Uyluk kemiği vücudumuzun en uzun ve en sağlam kemiğidir. Üstte kalça kemeriyle eklem vardır.
Kalça kemikleri, kalça, oturga ve çatı kemiğinden oluşur. Bu kemikler önde birbirleriyle, arkada sağrı omurlarıyla kaynaşarak leğen (pelvis) adı verilen yapıyı oluştururlar. Pelvis boşluğunda sindirim, boşaltım, iç salgı ve tireme gibi önemli görevleri olan organlar bulunur. Kadın ve erkek pelvis iskeletleri arasında, gerek bulundurduğu organlar gerekse kas ve işlevleri nedeniyle anatomik farklılıklar vardır.
Eklemler ve Hareket:
İskelet sistemini oluşturan kemiklerin birbiriyle karşılaştıkları yüzeylere eklem denir. Kemiklerin birbiriyle bağlantı oluşturma şekilleri ve eklemlerin yapısı farklıdır. Buna bağlı olarak kemiklerin hareket yetenekleri değişir. Eklemler hareket derecesine göre üç bölümde incelenir.
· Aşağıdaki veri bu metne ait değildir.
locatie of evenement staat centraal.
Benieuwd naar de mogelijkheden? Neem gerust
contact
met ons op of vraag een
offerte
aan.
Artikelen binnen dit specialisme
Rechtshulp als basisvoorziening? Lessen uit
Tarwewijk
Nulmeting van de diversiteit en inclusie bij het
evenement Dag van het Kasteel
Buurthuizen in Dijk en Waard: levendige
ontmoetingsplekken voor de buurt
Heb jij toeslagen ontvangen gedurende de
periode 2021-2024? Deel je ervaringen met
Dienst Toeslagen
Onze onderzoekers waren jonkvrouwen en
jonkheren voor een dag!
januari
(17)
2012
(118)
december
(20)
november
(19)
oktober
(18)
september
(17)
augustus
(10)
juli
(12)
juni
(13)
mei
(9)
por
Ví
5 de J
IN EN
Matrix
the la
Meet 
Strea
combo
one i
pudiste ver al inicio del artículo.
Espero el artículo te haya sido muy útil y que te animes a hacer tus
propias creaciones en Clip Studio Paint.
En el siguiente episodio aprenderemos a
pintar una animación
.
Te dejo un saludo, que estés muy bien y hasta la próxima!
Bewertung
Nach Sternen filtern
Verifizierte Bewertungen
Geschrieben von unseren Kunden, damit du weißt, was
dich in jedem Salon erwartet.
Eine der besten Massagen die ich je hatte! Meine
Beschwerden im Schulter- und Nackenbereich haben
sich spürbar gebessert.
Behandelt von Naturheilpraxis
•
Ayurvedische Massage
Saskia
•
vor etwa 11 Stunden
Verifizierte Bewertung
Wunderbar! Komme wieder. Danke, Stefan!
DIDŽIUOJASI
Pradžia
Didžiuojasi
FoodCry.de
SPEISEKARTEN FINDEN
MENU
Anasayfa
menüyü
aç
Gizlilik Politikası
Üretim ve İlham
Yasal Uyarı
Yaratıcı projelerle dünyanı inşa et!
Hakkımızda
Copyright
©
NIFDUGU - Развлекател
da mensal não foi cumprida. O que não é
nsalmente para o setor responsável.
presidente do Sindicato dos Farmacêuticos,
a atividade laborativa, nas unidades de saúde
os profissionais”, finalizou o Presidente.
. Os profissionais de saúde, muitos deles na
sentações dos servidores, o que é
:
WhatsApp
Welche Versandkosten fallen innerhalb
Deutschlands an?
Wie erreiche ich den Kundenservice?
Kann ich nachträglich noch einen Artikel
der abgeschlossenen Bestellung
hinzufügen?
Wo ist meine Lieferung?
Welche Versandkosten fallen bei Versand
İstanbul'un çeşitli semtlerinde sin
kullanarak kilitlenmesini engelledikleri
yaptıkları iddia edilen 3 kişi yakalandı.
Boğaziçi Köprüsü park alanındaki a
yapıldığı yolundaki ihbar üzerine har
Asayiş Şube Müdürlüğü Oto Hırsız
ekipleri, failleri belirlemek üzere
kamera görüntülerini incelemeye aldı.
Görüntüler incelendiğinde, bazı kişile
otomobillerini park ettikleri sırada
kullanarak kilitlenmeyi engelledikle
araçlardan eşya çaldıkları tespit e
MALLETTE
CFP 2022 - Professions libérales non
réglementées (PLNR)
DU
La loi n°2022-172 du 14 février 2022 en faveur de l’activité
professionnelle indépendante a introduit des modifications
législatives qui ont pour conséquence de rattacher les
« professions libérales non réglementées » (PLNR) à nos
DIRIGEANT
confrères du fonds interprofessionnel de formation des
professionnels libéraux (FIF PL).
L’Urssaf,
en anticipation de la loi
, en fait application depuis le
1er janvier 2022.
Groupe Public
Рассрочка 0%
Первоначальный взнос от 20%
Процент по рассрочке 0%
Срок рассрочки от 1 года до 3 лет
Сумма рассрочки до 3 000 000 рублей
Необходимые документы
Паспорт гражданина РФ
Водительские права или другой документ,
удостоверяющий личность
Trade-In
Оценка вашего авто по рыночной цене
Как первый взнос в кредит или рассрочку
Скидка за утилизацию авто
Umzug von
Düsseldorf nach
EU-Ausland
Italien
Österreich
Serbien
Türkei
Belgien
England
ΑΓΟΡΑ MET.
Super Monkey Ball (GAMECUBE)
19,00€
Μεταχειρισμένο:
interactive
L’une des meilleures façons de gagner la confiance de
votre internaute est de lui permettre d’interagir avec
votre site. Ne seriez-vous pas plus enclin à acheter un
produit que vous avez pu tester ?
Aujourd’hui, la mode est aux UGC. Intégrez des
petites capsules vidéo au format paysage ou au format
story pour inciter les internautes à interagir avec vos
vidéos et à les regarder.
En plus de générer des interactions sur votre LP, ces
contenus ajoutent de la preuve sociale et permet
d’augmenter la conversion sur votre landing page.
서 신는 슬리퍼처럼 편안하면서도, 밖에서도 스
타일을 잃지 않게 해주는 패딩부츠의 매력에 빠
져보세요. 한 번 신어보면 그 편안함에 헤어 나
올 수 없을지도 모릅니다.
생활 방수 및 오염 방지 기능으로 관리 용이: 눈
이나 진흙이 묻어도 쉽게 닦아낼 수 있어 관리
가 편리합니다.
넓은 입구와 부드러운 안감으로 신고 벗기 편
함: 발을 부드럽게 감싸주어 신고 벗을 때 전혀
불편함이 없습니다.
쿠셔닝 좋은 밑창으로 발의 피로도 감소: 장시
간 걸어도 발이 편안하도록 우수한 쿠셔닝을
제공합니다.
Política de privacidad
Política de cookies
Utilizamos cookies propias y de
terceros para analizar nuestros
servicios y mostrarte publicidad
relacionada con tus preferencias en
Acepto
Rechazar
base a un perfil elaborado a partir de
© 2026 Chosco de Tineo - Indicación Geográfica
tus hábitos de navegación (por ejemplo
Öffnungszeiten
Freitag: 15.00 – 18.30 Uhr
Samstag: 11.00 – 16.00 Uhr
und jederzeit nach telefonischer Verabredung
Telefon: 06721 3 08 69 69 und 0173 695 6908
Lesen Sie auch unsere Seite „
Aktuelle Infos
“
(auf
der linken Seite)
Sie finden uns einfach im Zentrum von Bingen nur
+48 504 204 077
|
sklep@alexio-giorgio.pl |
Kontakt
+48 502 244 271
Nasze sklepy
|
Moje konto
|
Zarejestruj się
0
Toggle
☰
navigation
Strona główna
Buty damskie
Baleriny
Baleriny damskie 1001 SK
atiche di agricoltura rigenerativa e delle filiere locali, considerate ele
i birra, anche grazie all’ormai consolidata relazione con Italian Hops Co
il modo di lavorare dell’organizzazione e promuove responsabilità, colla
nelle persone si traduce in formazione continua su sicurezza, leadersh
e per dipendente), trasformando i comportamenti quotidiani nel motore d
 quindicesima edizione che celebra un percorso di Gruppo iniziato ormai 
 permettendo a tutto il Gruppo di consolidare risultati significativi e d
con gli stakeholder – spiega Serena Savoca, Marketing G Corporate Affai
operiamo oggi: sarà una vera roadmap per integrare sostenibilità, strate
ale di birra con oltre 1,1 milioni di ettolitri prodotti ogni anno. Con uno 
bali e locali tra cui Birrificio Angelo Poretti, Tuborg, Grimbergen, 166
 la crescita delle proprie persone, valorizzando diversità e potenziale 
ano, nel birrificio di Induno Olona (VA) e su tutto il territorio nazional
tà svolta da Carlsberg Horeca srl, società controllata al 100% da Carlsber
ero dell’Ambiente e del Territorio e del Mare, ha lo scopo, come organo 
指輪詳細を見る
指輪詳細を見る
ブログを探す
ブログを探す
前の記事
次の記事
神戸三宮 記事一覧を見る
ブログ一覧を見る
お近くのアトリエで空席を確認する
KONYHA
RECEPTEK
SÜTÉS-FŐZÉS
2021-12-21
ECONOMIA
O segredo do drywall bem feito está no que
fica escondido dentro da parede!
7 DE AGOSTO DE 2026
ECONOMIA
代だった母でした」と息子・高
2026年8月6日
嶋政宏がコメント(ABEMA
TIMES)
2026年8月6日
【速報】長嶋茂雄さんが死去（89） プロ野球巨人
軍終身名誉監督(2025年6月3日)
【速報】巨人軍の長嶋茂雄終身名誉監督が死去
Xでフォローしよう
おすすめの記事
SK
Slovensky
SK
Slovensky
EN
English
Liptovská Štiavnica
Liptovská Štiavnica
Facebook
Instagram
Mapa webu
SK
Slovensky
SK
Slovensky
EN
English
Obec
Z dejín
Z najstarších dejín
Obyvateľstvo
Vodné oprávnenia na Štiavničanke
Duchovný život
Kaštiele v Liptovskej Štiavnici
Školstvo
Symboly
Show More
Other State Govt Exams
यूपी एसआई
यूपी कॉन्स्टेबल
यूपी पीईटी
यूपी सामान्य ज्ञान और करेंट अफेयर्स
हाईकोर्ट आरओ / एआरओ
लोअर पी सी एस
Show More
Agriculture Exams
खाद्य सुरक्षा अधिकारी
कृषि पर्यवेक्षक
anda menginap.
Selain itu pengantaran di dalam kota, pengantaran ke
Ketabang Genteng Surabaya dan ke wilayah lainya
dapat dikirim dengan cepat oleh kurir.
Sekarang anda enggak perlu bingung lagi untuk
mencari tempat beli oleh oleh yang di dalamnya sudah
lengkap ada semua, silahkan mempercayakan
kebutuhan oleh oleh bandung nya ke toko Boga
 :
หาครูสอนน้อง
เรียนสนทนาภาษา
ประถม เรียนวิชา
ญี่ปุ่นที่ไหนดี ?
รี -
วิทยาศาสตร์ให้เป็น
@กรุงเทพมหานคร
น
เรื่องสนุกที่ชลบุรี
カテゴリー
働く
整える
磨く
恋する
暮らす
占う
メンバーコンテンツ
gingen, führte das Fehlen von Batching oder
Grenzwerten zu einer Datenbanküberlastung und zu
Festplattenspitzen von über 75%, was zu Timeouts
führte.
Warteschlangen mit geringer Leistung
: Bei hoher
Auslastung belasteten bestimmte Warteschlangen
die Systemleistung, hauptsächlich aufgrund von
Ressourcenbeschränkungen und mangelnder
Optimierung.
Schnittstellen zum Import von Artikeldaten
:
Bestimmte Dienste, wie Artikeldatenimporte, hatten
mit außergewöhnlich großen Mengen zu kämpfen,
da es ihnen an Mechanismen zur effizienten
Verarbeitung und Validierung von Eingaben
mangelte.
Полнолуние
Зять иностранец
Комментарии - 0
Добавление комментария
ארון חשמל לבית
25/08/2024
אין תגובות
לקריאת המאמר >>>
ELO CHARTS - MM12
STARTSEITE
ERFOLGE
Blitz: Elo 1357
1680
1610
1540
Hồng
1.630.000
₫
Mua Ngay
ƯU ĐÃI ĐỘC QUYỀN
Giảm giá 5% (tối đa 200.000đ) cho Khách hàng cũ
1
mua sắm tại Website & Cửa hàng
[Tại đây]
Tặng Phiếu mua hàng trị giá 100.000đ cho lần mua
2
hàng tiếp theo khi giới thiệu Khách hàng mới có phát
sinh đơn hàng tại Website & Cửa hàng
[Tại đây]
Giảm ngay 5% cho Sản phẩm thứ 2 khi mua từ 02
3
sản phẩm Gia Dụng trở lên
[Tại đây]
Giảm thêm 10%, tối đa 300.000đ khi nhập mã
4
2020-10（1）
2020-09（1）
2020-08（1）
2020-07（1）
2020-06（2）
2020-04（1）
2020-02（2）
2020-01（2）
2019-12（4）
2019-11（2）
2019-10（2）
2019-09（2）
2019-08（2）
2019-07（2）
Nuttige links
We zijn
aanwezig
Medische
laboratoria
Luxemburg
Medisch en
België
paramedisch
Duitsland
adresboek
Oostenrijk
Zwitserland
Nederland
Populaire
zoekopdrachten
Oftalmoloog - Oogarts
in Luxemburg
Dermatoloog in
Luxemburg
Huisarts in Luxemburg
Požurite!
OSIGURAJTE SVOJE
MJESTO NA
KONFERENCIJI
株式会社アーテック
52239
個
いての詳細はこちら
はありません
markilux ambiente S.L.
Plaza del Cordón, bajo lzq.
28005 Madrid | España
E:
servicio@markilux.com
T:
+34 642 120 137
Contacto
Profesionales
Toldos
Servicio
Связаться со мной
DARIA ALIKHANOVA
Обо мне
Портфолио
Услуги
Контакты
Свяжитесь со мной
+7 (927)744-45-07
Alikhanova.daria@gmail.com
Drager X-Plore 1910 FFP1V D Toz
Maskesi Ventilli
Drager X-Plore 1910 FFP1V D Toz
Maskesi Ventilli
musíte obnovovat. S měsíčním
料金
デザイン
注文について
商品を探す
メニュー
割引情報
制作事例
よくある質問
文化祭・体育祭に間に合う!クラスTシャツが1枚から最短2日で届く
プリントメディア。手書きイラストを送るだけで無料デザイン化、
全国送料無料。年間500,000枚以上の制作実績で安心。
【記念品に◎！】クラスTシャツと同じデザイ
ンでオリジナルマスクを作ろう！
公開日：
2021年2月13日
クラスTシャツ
Oynamaz eklemler: Kemiklerin eklem yüzeylerinde bağ doku veya kıkırdaktan yapılı bir ara doku bulunur. Bu tip eklemlere en tipik örnek kafatası eklemleridir. Kafatası kemikleri birbirleriyle sutur adı verilen ve testere dişi gibi girintili çıkıntılı yüzeyleri olan eklemlerle birleşir.
Az hareketli (yarı oynar) eklemler: Omurgada olduğu gibi eğilme ve doğrulma hareketlerini yapabilirler. Bu tip eklem yapan kemiklerin uç kısımlarında kıkırdak doku bulunur.
Hareketli (oynar) eklemler: Vücudumuzda hareket edebilen organlarda bulunan eklem tipidir. Yapısal özellikleri diğer eklem tiplerinden farklıdır. Her iki kemiğin eklem yüzeyleri kıkırdak dokuyla örtülü olup, birbirlerine uygun şekil kazanmışlardır. Eklemler, bağ dokudan oluşan ortak bir kapsülle çevrilidir. Kapsül, kemikleri bir arada tutar. İç yüzey ince bir zarla örtülüdür.